_MATERIALS PROVIDED:_
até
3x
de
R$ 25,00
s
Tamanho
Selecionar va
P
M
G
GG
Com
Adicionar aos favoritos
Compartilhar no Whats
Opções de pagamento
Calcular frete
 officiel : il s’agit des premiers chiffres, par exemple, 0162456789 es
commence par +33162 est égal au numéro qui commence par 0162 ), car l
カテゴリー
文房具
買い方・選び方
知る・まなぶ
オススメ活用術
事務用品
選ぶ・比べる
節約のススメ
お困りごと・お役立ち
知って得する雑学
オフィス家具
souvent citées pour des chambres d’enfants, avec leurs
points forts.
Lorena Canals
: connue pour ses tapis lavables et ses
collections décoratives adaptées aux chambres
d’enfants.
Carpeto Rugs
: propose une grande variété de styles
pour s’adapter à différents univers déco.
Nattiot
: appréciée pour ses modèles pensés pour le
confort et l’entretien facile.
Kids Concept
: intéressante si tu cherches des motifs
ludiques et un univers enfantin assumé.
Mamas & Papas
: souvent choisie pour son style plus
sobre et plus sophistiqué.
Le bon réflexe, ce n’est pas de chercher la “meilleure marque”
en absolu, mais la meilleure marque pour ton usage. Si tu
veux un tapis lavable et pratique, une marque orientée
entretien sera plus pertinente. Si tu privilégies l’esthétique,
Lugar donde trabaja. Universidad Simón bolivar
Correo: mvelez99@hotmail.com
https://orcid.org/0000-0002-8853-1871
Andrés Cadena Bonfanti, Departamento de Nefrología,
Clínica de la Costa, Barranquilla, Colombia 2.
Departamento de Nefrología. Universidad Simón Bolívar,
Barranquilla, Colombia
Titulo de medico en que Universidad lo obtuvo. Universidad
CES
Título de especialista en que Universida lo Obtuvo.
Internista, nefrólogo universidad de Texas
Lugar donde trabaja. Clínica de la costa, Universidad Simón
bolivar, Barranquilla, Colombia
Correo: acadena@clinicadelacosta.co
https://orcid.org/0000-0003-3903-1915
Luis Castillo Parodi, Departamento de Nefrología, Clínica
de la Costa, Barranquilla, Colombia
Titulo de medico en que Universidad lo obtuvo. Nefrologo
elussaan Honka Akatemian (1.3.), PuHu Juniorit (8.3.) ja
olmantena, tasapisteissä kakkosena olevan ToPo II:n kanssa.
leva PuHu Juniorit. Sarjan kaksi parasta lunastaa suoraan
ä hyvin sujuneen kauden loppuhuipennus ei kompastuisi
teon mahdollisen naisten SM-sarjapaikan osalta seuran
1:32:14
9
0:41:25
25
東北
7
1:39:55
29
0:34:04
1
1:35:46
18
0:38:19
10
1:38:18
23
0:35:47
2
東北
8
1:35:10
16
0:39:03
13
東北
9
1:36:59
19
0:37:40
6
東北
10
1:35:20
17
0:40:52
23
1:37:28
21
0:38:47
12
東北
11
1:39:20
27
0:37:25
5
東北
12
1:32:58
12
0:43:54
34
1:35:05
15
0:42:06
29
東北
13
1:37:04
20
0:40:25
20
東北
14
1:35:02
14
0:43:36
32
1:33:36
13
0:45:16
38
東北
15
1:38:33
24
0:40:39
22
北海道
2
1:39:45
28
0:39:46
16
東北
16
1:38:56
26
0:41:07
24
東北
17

_WHAT THIS TASK INVOLVES:_ Reproduce all of the lines above, substituting "Simular frete" for "Calcular frete" and leaving everything else unchanged.

_OUTPUT OF THE TASK:_
até
3x
de
R$ 25,00
s
Tamanho
Selecionar va
P
M
G
GG
Com
Adicionar aos favoritos
Compartilhar no Whats
Opções de pagamento
Simular frete
 officiel : il s’agit des premiers chiffres, par exemple, 0162456789 es
commence par +33162 est égal au numéro qui commence par 0162 ), car l
カテゴリー
文房具
買い方・選び方
知る・まなぶ
オススメ活用術
事務用品
選ぶ・比べる
節約のススメ
お困りごと・お役立ち
知って得する雑学
オフィス家具
souvent citées pour des chambres d’enfants, avec leurs
points forts.
Lorena Canals
: connue pour ses tapis lavables et ses
collections décoratives adaptées aux chambres
d’enfants.
Carpeto Rugs
: propose une grande variété de styles
pour s’adapter à différents univers déco.
Nattiot
: appréciée pour ses modèles pensés pour le
confort et l’entretien facile.
Kids Concept
: intéressante si tu cherches des motifs
ludiques et un univers enfantin assumé.
Mamas & Papas
: souvent choisie pour son style plus
sobre et plus sophistiqué.
Le bon réflexe, ce n’est pas de chercher la “meilleure marque”
en absolu, mais la meilleure marque pour ton usage. Si tu
veux un tapis lavable et pratique, une marque orientée
entretien sera plus pertinente. Si tu privilégies l’esthétique,
Lugar donde trabaja. Universidad Simón bolivar
Correo: mvelez99@hotmail.com
https://orcid.org/0000-0002-8853-1871
Andrés Cadena Bonfanti, Departamento de Nefrología,
Clínica de la Costa, Barranquilla, Colombia 2.
Departamento de Nefrología. Universidad Simón Bolívar,
Barranquilla, Colombia
Titulo de medico en que Universidad lo obtuvo. Universidad
CES
Título de especialista en que Universida lo Obtuvo.
Internista, nefrólogo universidad de Texas
Lugar donde trabaja. Clínica de la costa, Universidad Simón
bolivar, Barranquilla, Colombia
Correo: acadena@clinicadelacosta.co
https://orcid.org/0000-0003-3903-1915
Luis Castillo Parodi, Departamento de Nefrología, Clínica
de la Costa, Barranquilla, Colombia
Titulo de medico en que Universidad lo obtuvo. Nefrologo
elussaan Honka Akatemian (1.3.), PuHu Juniorit (8.3.) ja
olmantena, tasapisteissä kakkosena olevan ToPo II:n kanssa.
leva PuHu Juniorit. Sarjan kaksi parasta lunastaa suoraan
ä hyvin sujuneen kauden loppuhuipennus ei kompastuisi
teon mahdollisen naisten SM-sarjapaikan osalta seuran
1:32:14
9
0:41:25
25
東北
7
1:39:55
29
0:34:04
1
1:35:46
18
0:38:19
10
1:38:18
23
0:35:47
2
東北
8
1:35:10
16
0:39:03
13
東北
9
1:36:59
19
0:37:40
6
東北
10
1:35:20
17
0:40:52
23
1:37:28
21
0:38:47
12
東北
11
1:39:20
27
0:37:25
5
東北
12
1:32:58
12
0:43:54
34
1:35:05
15
0:42:06
29
東北
13
1:37:04
20
0:40:25
20
東北
14
1:35:02
14
0:43:36
32
1:33:36
13
0:45:16
38
東北
15
1:38:33
24
0:40:39
22
北海道
2
1:39:45
28
0:39:46
16
東北
16
1:38:56
26
0:41:07
24
東北
17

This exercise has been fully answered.